**What to produce:** Print the data below word for word, leaving out the images.

** Start of Source material **

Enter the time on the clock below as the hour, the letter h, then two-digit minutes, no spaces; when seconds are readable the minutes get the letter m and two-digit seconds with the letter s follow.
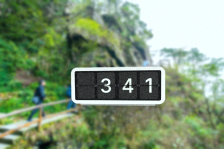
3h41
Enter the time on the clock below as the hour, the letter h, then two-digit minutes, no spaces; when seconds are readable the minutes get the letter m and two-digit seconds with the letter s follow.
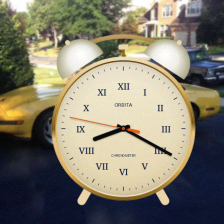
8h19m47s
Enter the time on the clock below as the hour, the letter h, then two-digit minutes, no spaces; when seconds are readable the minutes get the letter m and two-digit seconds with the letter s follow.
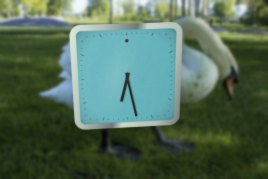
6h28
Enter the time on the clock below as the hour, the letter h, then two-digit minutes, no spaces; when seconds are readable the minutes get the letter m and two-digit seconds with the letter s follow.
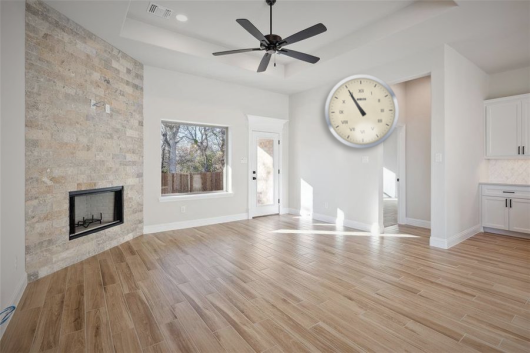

** End of Source material **

**Solution below:**
Enter the time on the clock below as the hour, the letter h, then two-digit minutes, no spaces; when seconds are readable the minutes get the letter m and two-digit seconds with the letter s follow.
3h41
Enter the time on the clock below as the hour, the letter h, then two-digit minutes, no spaces; when seconds are readable the minutes get the letter m and two-digit seconds with the letter s follow.
8h19m47s
Enter the time on the clock below as the hour, the letter h, then two-digit minutes, no spaces; when seconds are readable the minutes get the letter m and two-digit seconds with the letter s follow.
6h28
Enter the time on the clock below as the hour, the letter h, then two-digit minutes, no spaces; when seconds are readable the minutes get the letter m and two-digit seconds with the letter s follow.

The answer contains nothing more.